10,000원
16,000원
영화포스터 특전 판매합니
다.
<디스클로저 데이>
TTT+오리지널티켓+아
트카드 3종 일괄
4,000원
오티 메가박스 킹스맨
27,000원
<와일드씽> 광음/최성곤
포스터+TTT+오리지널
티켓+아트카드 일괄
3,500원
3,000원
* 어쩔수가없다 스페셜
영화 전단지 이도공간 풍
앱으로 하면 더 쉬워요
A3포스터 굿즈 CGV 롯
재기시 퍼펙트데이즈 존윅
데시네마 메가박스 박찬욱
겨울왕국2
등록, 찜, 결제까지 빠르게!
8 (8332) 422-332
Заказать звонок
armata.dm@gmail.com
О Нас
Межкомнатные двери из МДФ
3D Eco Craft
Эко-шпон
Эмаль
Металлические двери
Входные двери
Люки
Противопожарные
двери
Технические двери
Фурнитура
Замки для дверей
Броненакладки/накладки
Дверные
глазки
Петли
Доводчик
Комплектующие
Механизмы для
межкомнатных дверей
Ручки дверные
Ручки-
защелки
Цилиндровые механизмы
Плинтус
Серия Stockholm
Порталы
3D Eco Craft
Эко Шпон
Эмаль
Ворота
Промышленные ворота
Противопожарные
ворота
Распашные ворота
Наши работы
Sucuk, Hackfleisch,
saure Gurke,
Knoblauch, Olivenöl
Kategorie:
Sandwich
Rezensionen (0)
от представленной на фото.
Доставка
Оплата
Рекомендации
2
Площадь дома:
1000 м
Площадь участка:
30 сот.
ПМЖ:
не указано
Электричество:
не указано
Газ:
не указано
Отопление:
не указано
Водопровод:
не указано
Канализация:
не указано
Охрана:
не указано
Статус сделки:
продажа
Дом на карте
◆ ◆ ◆ ◆
DIRECTIONS » With no line skipped, copy the entries exactly as written.

PROBLEM SOLUTION »
10,000원
16,000원
영화포스터 특전 판매합니
다.
<디스클로저 데이>
TTT+오리지널티켓+아
트카드 3종 일괄
4,000원
오티 메가박스 킹스맨
27,000원
<와일드씽> 광음/최성곤
포스터+TTT+오리지널
티켓+아트카드 일괄
3,500원
3,000원
* 어쩔수가없다 스페셜
영화 전단지 이도공간 풍
앱으로 하면 더 쉬워요
A3포스터 굿즈 CGV 롯
재기시 퍼펙트데이즈 존윅
데시네마 메가박스 박찬욱
겨울왕국2
등록, 찜, 결제까지 빠르게!
8 (8332) 422-332
Заказать звонок
armata.dm@gmail.com
О Нас
Межкомнатные двери из МДФ
3D Eco Craft
Эко-шпон
Эмаль
Металлические двери
Входные двери
Люки
Противопожарные
двери
Технические двери
Фурнитура
Замки для дверей
Броненакладки/накладки
Дверные
глазки
Петли
Доводчик
Комплектующие
Механизмы для
межкомнатных дверей
Ручки дверные
Ручки-
защелки
Цилиндровые механизмы
Плинтус
Серия Stockholm
Порталы
3D Eco Craft
Эко Шпон
Эмаль
Ворота
Промышленные ворота
Противопожарные
ворота
Распашные ворота
Наши работы
Sucuk, Hackfleisch,
saure Gurke,
Knoblauch, Olivenöl
Kategorie:
Sandwich
Rezensionen (0)
от представленной на фото.
Доставка
Оплата
Рекомендации
2
Площадь дома:
1000 м
Площадь участка:
30 сот.
ПМЖ:
не указано
Электричество:
не указано
Газ:
не указано
Отопление:
не указано
Водопровод:
не указано
Канализация:
не указано
Охрана:
не указано
Статус сделки:
продажа
Дом на карте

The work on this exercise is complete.